Liz counts herself lucky that her condition has never led to malnutrition, attributing this to the fact that her ‘safe’ foods included milk and eggs. ‘And for years I’ve taken a multivitamin, a vitamin B12 spray and vitamin D3.’ Liz is a healthy weight.

Dr Harris estimates that only a third of those with ARFID are underweight. In her experience, she says, it’s rare for ARFID patients to have long-term health problems due to dietary deficiencies because bread, cereal and yoghurt tend to be acceptable foods for most and these are fortified with vitamins and minerals.

However, many patients have low iron levels (due to not eating red meat or vegetables rich in iron). They also struggle to tolerate the taste of iron supplements recommended by dietitians.

Professor Ogden, however, is concerned about the long-term effects of a severely limited diet. ‘Every nutritionist would say you need variety in your diet. No one food is enough to sustain you for all of your life.’

She urges anyone who is worried they or their child might have ARFID to see their GP, explain their symptoms and ‘give it a name’ — and ask to be referred to a psychologist or a specialist in eating disorders.

When it comes to treatment, Dr Harris advises families that it’s important to try to keep mealtimes as stress-free as possible to reduce anxiety levels.

For older children and adults, a form of cognitive behavioural therapy specifically designed for ARFID is the gold standard treatment.
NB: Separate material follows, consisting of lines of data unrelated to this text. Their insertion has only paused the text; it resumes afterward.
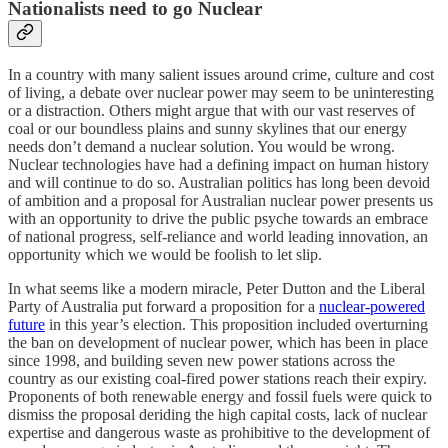
Nationalists need to go Nuclear
In a country with many salient issues around crime, culture and cost
of living, a debate over nuclear power may seem to be uninteresting
or a distraction. Others might argue that with our vast reserves of
coal or our boundless plains and sunny skylines that our energy
needs don’t demand a nuclear solution. You would be wrong.
Nuclear technologies have had a defining impact on human history
and will continue to do so. Australian politics has long been devoid
of ambition and a proposal for Australian nuclear power presents us
with an opportunity to drive the public psyche towards an embrace
of national progress, self-reliance and world leading innovation, an
opportunity which we would be foolish to let slip.
In what seems like a modern miracle, Peter Dutton and the Liberal
Party of Australia put forward a proposition for a
nuclear-powered
future
in this year’s election. This proposition included overturning
the ban on development of nuclear power, which has been in place
since 1998, and building seven new power stations across the
country as our existing coal-fired power stations reach their expiry.
Proponents of both renewable energy and fossil fuels were quick to
dismiss the proposal deriding the high capital costs, lack of nuclear
expertise and dangerous waste as prohibitive to the development of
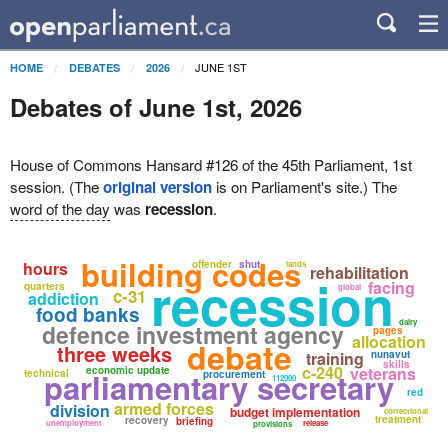
JUNE 1ST
HOME
DEBATES
2026
Debates of June 1st, 2026
House of Commons Hansard #126 of the 45th Parliament, 1st
session. (The
original version
is on Parliament's site.) The
word of the day
was
recession
.
building codes
hours
offender
shut
lands
rehabilitation
recession
facing
quarters
global
c-31
addiction
food banks
dairy
defence investment agency
pages
allocation
debate
three weeks
training
nunavut
skills
c-240
veterans
economic update
parliamentary secretary
technical
procurement
112000
red
armed forces
division
budget implementation
correctional
treatment
recovery
briefing
unemployment
release
provisions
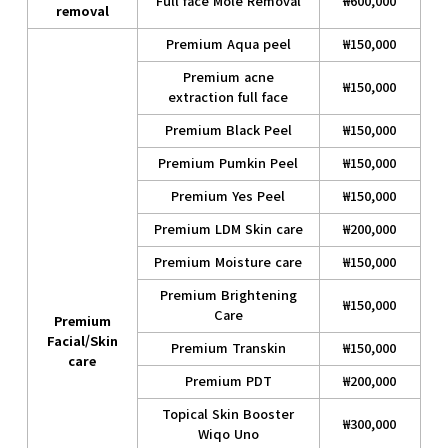
Full face Mole Removal
₩600,000
removal
Premium Aqua peel
₩150,000
Premium acne
₩150,000
extraction full face
Premium Black Peel
₩150,000
Premium Pumkin Peel
₩150,000
Premium Yes Peel
₩150,000
Premium LDM Skin care
₩200,000
Premium Moisture care
₩150,000
Premium Brightening
₩150,000
Care
Premium
Facial/Skin
Premium Transkin
₩150,000
care
Premium PDT
₩200,000
Topical Skin Booster
₩300,000
Wiqo Uno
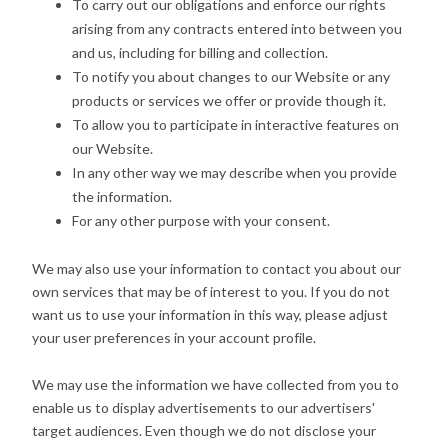
To carry out our obligations and enforce our rights
arising from any contracts entered into between you
and us, including for billing and collection.
To notify you about changes to our Website or any
products or services we offer or provide though it.
To allow you to participate in interactive features on
our Website.
In any other way we may describe when you provide
the information.
For any other purpose with your consent.
We may also use your information to contact you about our
own services that may be of interest to you. If you do not
want us to use your information in this way, please adjust
your user preferences in your account profile.
We may use the information we have collected from you to
enable us to display advertisements to our advertisers'
target audiences. Even though we do not disclose your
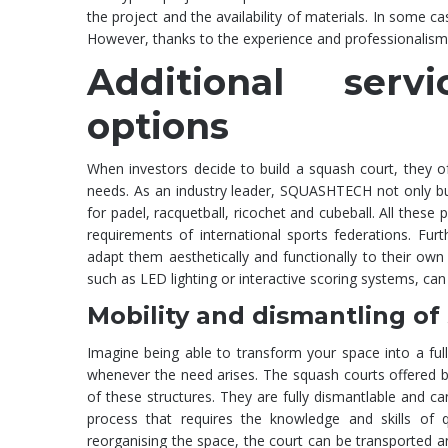
the project and the availability of materials. In some 
However, thanks to the experience and professionali
Additional serv
options
When investors decide to build a squash court, they ofte
needs. As an industry leader, SQUASHTECH not only build
for padel, racquetball, ricochet and cubeball. All these
requirements of international sports federations. Fur
adapt them aesthetically and functionally to their own 
such as LED lighting or interactive scoring systems, can 
Mobility and dismantling of
Imagine being able to transform your space into a ful
whenever the need arises. The squash courts offered 
of these structures. They are fully dismantlable and 
process that requires the knowledge and skills of q
reorganising the space, the court can be transported and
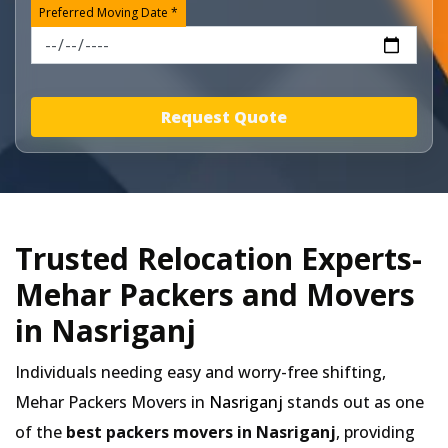
Preferred Moving Date *
Request Quote
Trusted Relocation Experts-
Mehar Packers and Movers
in Nasriganj
Individuals needing easy and worry-free shifting,
Mehar Packers Movers in
Nasriganj
stands out as one
of the
best packers movers in Nasriganj
, providing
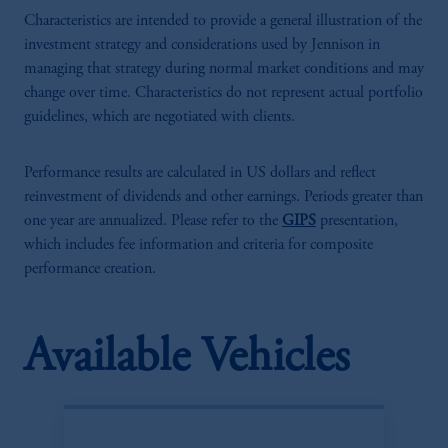
Characteristics are intended to provide a general illustration of the
investment strategy and considerations used by Jennison in
managing that strategy during normal market conditions and may
change over time. Characteristics do not represent actual portfolio
guidelines, which are negotiated with clients.
Performance results are calculated in US dollars and reflect
reinvestment of dividends and other earnings. Periods greater than
one year are annualized. Please refer to the
GIPS
presentation,
which includes fee information and criteria for composite
performance creation.
Available Vehicles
Medications aimed at reducing anxiety may also be appropriate for patients who fear vomiting, swallowing or choking.

Managing anxiety is key to helping patients who develop ARFID later in life, rather than focusing on the food, says Professor Ogden: ‘For people to overcome ARFID, they need to relearn how to eat.’

Dr Harris says she is ‘sure that there are adults out there who are only just beginning to understand that they are not alone and that this is a recognised ‘condition’.

‘The embarrassment, the shame, the struggle to fit in socially, the excuses they will have had to have made to get by, will have made life a daily struggle.’

Professor Ogden adds: ‘We don’t want to over-diagnose, but clearly when someone does have a problem, doctors and psychologists need to step in and make appropriate levels of diagnosis.’

For Liz, certainly the diagnosis alone has come as a huge relief — to finally ‘have a name’ for what she’s going through.

‘ARFID still controls every aspect of my life, but it would be amazing if more people understood that we are not simply picky eaters, and that this is a very real and debilitating condition,’ she says.

‘I want to challenge the belief that I am choosing to eat like this. Why would I want to miss out on what people say are amazing tastes and experiences with food?

‘Not being able to eat has affected my social life and my career choices, and may also have a long-term effect on my health.’